Indebito arricchimento

Cassazione Civile, Sezione I - Ordinanza 22 marzo 2018, n. 7158

Servizi Comunali Anticorruzione
di Alberici Debora
03 Aprile 2018

MASSIMA

 

Al professionista va pagato l'indebito arricchimento se la Pa non dimostra di aver rifiutato l'opera e i servizi resi. Si deve infatti considerare ormai superato il requisito dell'utilitas con la conseguenza che il giudice è tenuto a valutare solo l'assenza di giustificazione dello spostamento di ricchezza e di altre azioni esperibili.

 

ARTICOLO

 

Al professionista va pagato l’indebito arricchimento se la Pa non prova di aver rifiutato l’opera e i servizi resi

Caduto il requisito dell’«utilitas», il giudice deve valutare solo l’assenza di giustificazione dello spostamento di ricchezza e di altre azioni esperibili

 

Al professionista va pagato l’indebito arricchimento se la Pa non dimostra di aver rifiutato l’opera e i servizi resi. Si deve infatti considerare ormai superato il requisito dell’utilitas con la conseguenza che il giudice è tenuto a valutare solo l’assenza di giustificazione dello spostamento di ricchezza e di altre azioni esperibili. Lo ha affermato la prima sezione civile della Cassazione con l’ordinanza 7158/18 del 22 marzo che ha accolto il ricorso di un professionista che aveva predisposto i progetti di ricostruzione dopo il terremoto del 1980. La Corte d’appello ha respinto la domanda dell’uomo che ha quindi presentato ricorso in Cassazione. Di fronte ai giudici di legittimità il professionista ha contestato la pronuncia nella parte in cui ha ritenuto inapplicabile l’articolo 2041 Cc per asserita insussistenza di un vantaggio patrimoniale dell’ente locale da intendersi, esclusivamente, come acquisto di un bene o di una somma di denaro o, se si tratti di un pubblico servizio, di un miglioramento dello stesso oppure del mantenimento della sua qualità con una spesa minore.

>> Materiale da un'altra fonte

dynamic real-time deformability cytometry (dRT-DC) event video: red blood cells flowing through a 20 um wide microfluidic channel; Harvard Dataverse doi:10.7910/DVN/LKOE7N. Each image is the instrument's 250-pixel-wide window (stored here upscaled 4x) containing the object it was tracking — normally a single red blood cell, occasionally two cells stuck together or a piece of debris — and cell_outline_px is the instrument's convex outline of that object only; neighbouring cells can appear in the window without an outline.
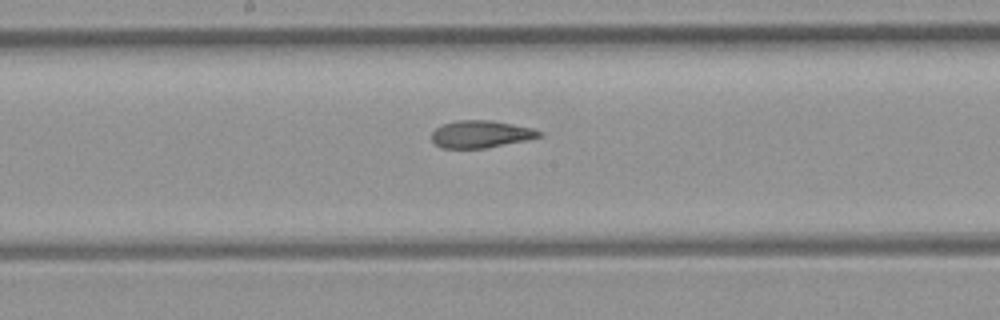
{"species": "common noctule bat (a hibernating species)", "species_latin": "Nyctalus noctula", "temperature_condition": "room temperature", "stored_images_in_passage": 10, "segment_of_instrument_passage": [2, 2], "camera_frame_rate_fps": 3000, "um_per_image_px": 0.085, "animal": {"sex": "female", "body_mass_g": 21.9}, "frame": {"image": 1, "passage_image": 10, "time_ms": 11.0, "image_size_px": [1000, 320], "cell_outline_px": [[544, 136], [528, 140], [484, 148], [440, 148], [432, 140], [432, 132], [436, 128], [444, 124], [456, 120], [492, 120], [532, 128], [544, 132]], "centroid_in_image_um": [40.91, 11.4], "position_along_channel_um": 207.3, "area_um2": 17.17}}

La Suprema corte, nell’accogliere la domanda, ha affermato che dopo l’intervento delle sezioni unite il riconoscimento dell’utilità da parte dell’arricchito non costituisce più requisito dell’azione, con la conseguenza che chi agisce in base all’articolo 2041 Cc, ha solo l’onere di provare il fatto oggettivo dell’arricchimento senza che l’ente pubblico possa opporre il mancato riconoscimento dello stesso, potendo invece solo eccepire e provare che l’arricchimento non è stato voluto o consapevole e che si è trattato quindi di “arricchimento imposto”.

Ne consegue ha proseguito il collegio di legittimità che deve quindi ritenersi che «è ormai stato espunto dal campo di indagine del giudice di merito l’accertamento di quel quid pluris, individuato, dai precedenti orientamenti interpretativi, nella valutazione di utilità dell’opera».

Al pari di quanto avviene nei rapporti tra privati, dunque, l’unica prova che l’attore deve offrire a fondamento della sua domanda di indennizzo concerne l’impoverimento e l’arricchimento, oltre che l’assenza di giustificazione dello spostamento di ricchezza e di altre azioni esperibili a tutela del diritto. Neppure vi è spazio, quindi, per un gradimento implicito perché altrimenti si riconoscerebbe all’amministrazione una posizione di vantaggio che è priva di base normativa.

In definitiva, ha concluso la Cassazione, la volontà pubblica è confinata al solo ambito probatorio, modificandosene, però, l’oggetto e l’onere: l’azione per ingiustificato arricchimento dovrà essere accolta tutte le volte in cui il privato dimostri l’esistenza del proprio impoverimento e della locupletazione dell’ente, a prescindere dall’esistenza di un gradimento implicito o esplicito da parte della Pa; dovrà, invece, essere rigettata ove l’ente convenuto dimostri di aver rifiutato o di non aver potuto rifiutare, a causa dell’imposizione del privato, l’opera conseguente all’apporto professionale.

La prova, quindi, non concerne più la valutazione di utilitas bensì il giudizio contrario dell’amministrazione e, dunque, trattandosi di prova contraria incombe sul convenuto.